───── Selected text ─────

The summer of 2014 was a strange one in the Chukchi Sea. The Arctic waters, historically icebound much of the year, were oddly free of ice. There was so little ice that 35,000 walruses had beached themselves on a northwest Alaska shoreline after failing to find floes to feed from. One morning in September, oceanographer Jim Thomson was on a research trip onboard the vessel Norseman II, hundreds of miles from land, when he noticed something else that was strange: some of his shipmates were seasick.
Nausea might sound pretty ordinary for a trip to the high seas but not out here, where the Chukchi meets the Beaufort Sea. This remote area usually has no room for waves to build. Now there was open water, and the waves were huge—15-foot rollers that tossed the ship around and exploded over its decks. The sea was so rough that the captain could not safely sail against the waves and had to run in front of them. While Thomson, a seasoned sailor, watched his fellow researchers stumbling around the ship, looking as if they were about to lose their lunch, he was reveling in the stormy weather. He had come to hunt waves, and here they were.
“These were bigger than had ever been measured or talked about or conceived of in the Arctic,” Thomson recalls. A few months earlier he had deployed a small fleet of aquatic drones to monitor the seas; that day he was trying to pick one up. “In fact, the largest wave heights we recorded for the whole year were about six hours before we recovered the robot,” he adds.

─────

§ **The tasks**
**a.** Answer these questions about the Arctic waves text:
(i) How many walruses beached themselves on the Alaska shoreline?
(ii) What was the name of the vessel Thomson was on?
(iii) How tall were the rollers that tossed the ship around?
**b.** List every geographic place or region named in the Arctic waves text.
**c.** Repeat the part of the Arctic waves text between "Nausea might sound" and "here they were.", inclusive.

───── Data ─────

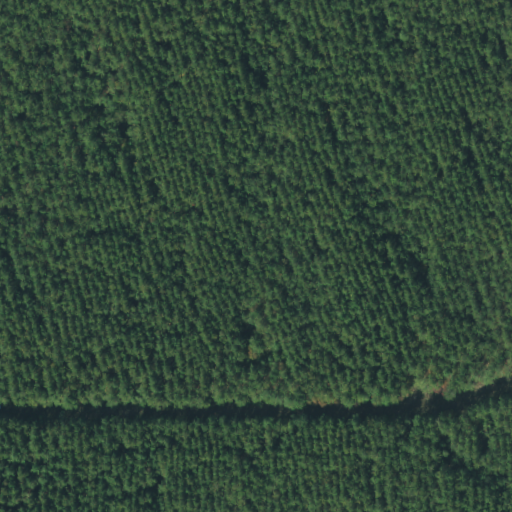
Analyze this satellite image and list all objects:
road: (257, 401)
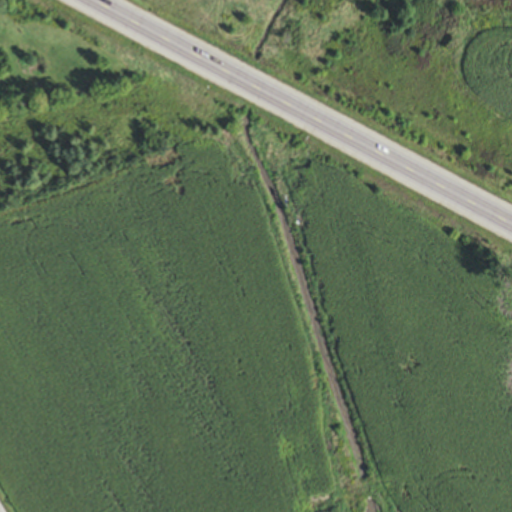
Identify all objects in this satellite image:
road: (300, 110)
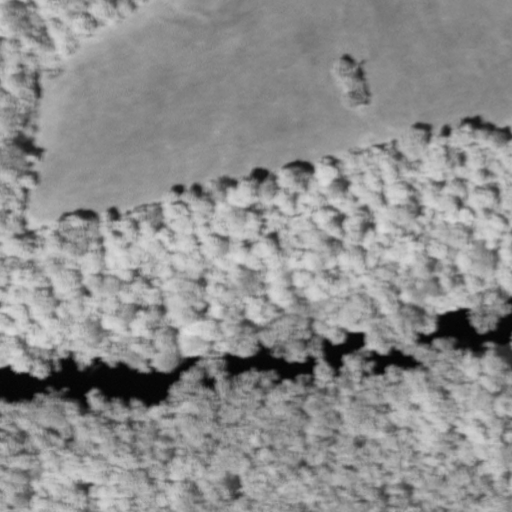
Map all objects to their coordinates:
river: (258, 378)
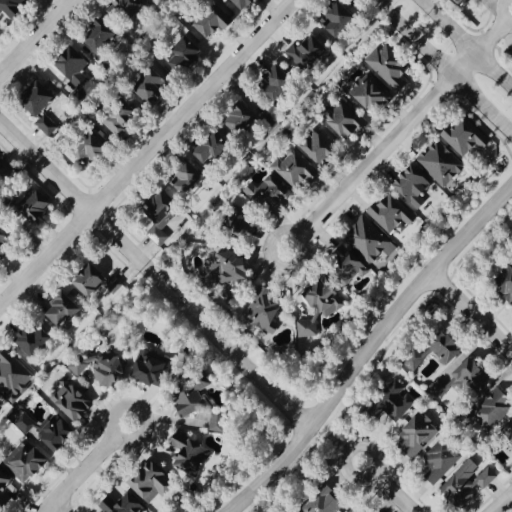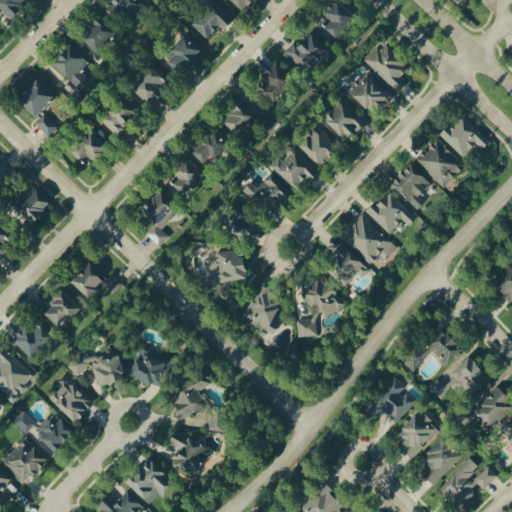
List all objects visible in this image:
building: (466, 1)
building: (244, 3)
building: (13, 6)
building: (125, 8)
road: (427, 16)
building: (339, 18)
building: (214, 19)
building: (102, 33)
road: (37, 38)
building: (307, 52)
building: (186, 54)
building: (73, 62)
building: (389, 66)
building: (278, 81)
building: (153, 85)
building: (371, 92)
building: (39, 97)
building: (121, 116)
building: (241, 117)
building: (345, 119)
building: (46, 123)
road: (406, 127)
building: (466, 136)
building: (213, 145)
building: (321, 146)
building: (91, 147)
road: (146, 152)
building: (442, 163)
building: (5, 168)
building: (295, 169)
building: (188, 175)
building: (414, 185)
building: (268, 193)
building: (35, 204)
building: (392, 214)
building: (161, 215)
building: (243, 221)
building: (369, 240)
building: (5, 241)
road: (300, 258)
building: (348, 264)
building: (235, 265)
road: (154, 275)
building: (97, 280)
building: (506, 282)
building: (324, 296)
building: (64, 308)
building: (265, 309)
road: (472, 313)
building: (308, 327)
building: (34, 338)
building: (447, 346)
road: (370, 349)
building: (415, 359)
building: (152, 368)
building: (103, 369)
building: (13, 376)
building: (465, 379)
building: (192, 394)
building: (397, 400)
building: (74, 401)
building: (494, 408)
building: (219, 420)
building: (509, 428)
building: (48, 429)
building: (419, 434)
road: (134, 439)
road: (375, 449)
building: (191, 454)
building: (442, 460)
building: (26, 461)
road: (81, 473)
building: (153, 481)
building: (468, 481)
building: (6, 491)
road: (392, 492)
building: (324, 502)
building: (125, 504)
road: (504, 505)
road: (58, 508)
building: (357, 509)
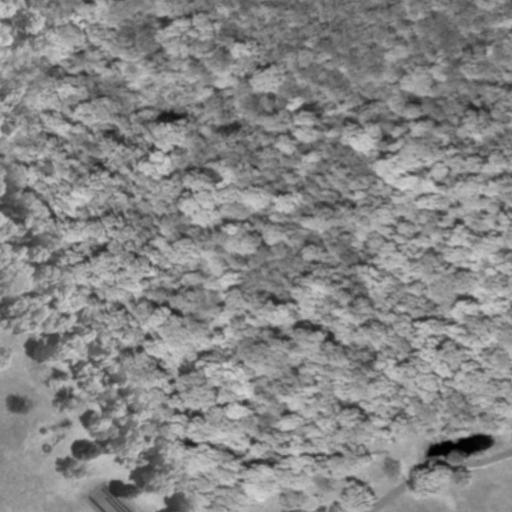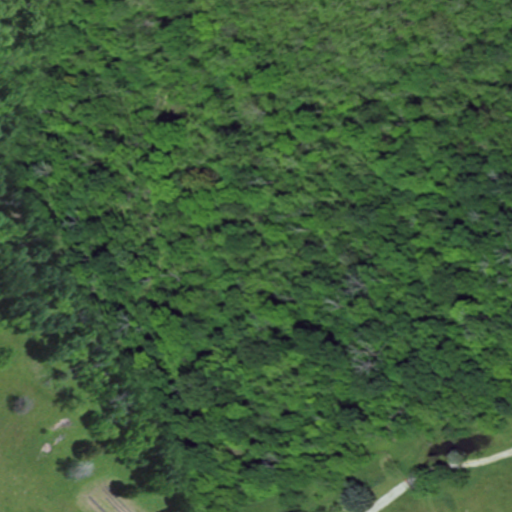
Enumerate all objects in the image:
road: (435, 469)
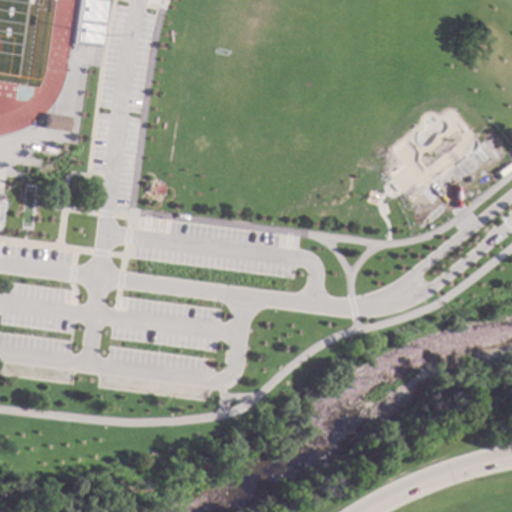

─────

§ **Solutions to the tasks**
**a.**
(i) 35,000
(ii) Norseman II
(iii) 15 feet

**b.**
Chukchi Sea
Arctic
Alaska
Beaufort Sea

**c.**
Nausea might sound pretty ordinary for a trip to the high seas but not out here, where the Chukchi meets the Beaufort Sea. This remote area usually has no room for waves to build. Now there was open water, and the waves were huge—15-foot rollers that tossed the ship around and exploded over its decks. The sea was so rough that the captain could not safely sail against the waves and had to run in front of them. While Thomson, a seasoned sailor, watched his fellow researchers stumbling around the ship, looking as if they were about to lose their lunch, he was reveling in the stormy weather. He had come to hunt waves, and here they were.